What could the upcoming superannuation changes mean for estate planning?
In less than three months, the changes to super will have kicked in. For many superannuants, the focus has been deciding on whether they can afford to make additional contributions to super this financial year before the contribution limits drop. For those who are drawing a private pension and have more than $1.6 million in their pension account, the focus is perhaps on how to restructure their arrangements to comply with the new rules commencing on 1 July, 2017.
The above are important considerations but what a lot of people haven’t turned their minds to, is the hidden impact which the super changes will have when someone passes, particularly where a death benefit is likely to be paid as a pension. The impact is in the reduction of tax effectiveness of pensions due to the $1.6 million transfer balance cap measure. It is important to think about this now so that estate planning strategies can be reviewed to ensure one’s estate planning goals can be fulfilled and any adverse tax implications can be avoided, or at least minimised.
With spouses, current strategies typically involve keeping a deceased member’s superannuation in the superannuation system for as long as possible. This often means that on the death of a member, a surviving spouse will receive the deceased’s death benefit as a pension - it may be a “reversionary pension” or a “non-reversionary pension” (for example, the deceased was still in accumulation mode and the fund trustee exercises its discretion to pay a pension to a surviving spouse, or the deceased was receiving a pension but on their death, the trustee has discretion about how to deal with the deceased’s superannuation).

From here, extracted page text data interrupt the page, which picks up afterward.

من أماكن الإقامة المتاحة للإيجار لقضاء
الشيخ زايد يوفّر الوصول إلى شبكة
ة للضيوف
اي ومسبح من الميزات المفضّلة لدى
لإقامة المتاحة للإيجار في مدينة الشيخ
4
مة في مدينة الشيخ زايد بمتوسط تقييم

The concept of the $1.6 million transfer balance cap can significantly impact these strategies and will often make it very difficult for a deceased member’s superannuation to remain in the superannuation system. An example of this is where the surviving spouse has a substantial superannuation balance of their own and the payment of the death benefit causes the surviving spouse to exceed the transfer balance cap. The surviving spouse has the following options:
- Commute all/part of their pension or the death benefit back to an accumulation account (six months after commutation to accumulation they will be treated as member benefits and taxed accordingly); or,
- Cash out all/part of their pension or the death benefit so that they receive it in their personal name (and then pay tax at marginal rates).
The above highlights that it’s important to be aware of what the imminent changes in the super law could mean to your estate planning objectives and strategies. People still have time to explore their options in response to the changes, which may or may not involve directing all or part of their death benefits (which would otherwise have been paid as a pension) to their estate and perhaps to a superannuation death benefits proceeds trust.
Like in anything, there is no ‘one size fits all’ in estate planning. In order to ensure that a person’s needs are effectively tailored to their personal circumstances, a greater degree of collaboration between lawyers, accountants and financial planners will be required. It may otherwise be very difficult to achieve that all important balance between asset protection, tax effectiveness and flexibility.